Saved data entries

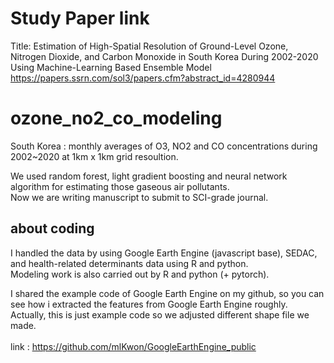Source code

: # Study Paper link
Title: Estimation of High-Spatial Resolution of Ground-Level Ozone, Nitrogen Dioxide, and Carbon Monoxide in South Korea During 2002-2020 Using Machine-Learning Based Ensemble Model <br>
https://papers.ssrn.com/sol3/papers.cfm?abstract_id=4280944

# ozone_no2_co_modeling
South Korea : monthly averages of O3, NO2 and CO concentrations during 2002~2020 at 1km x 1km grid resoultion.<br>

We used random forest, light gradient boosting and neural network algorithm for estimating those gaseous air pollutants.<br>
Now we are writing manuscript to submit to SCI-grade journal. <b4>

## about coding
I handled the data by using Google Earth Engine (javascript base), SEDAC, and health-related determinants data using R and python. <br>
Modeling work is also carried out by R and python (+ pytorch). <br>

I shared the example code of Google Earth Engine on my github, so you can see how i extracted the features from Google Earth Engine roughly.<br>
Actually, this is just example code so we adjusted different shape file we made.<br><br>
link : https://github.com/mlKwon/GoogleEarthEngine_public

▶ [INSTRUCTION] Give only the number of lines in the entries that contain "python".

▶ [EXERCISE ANSWER] 2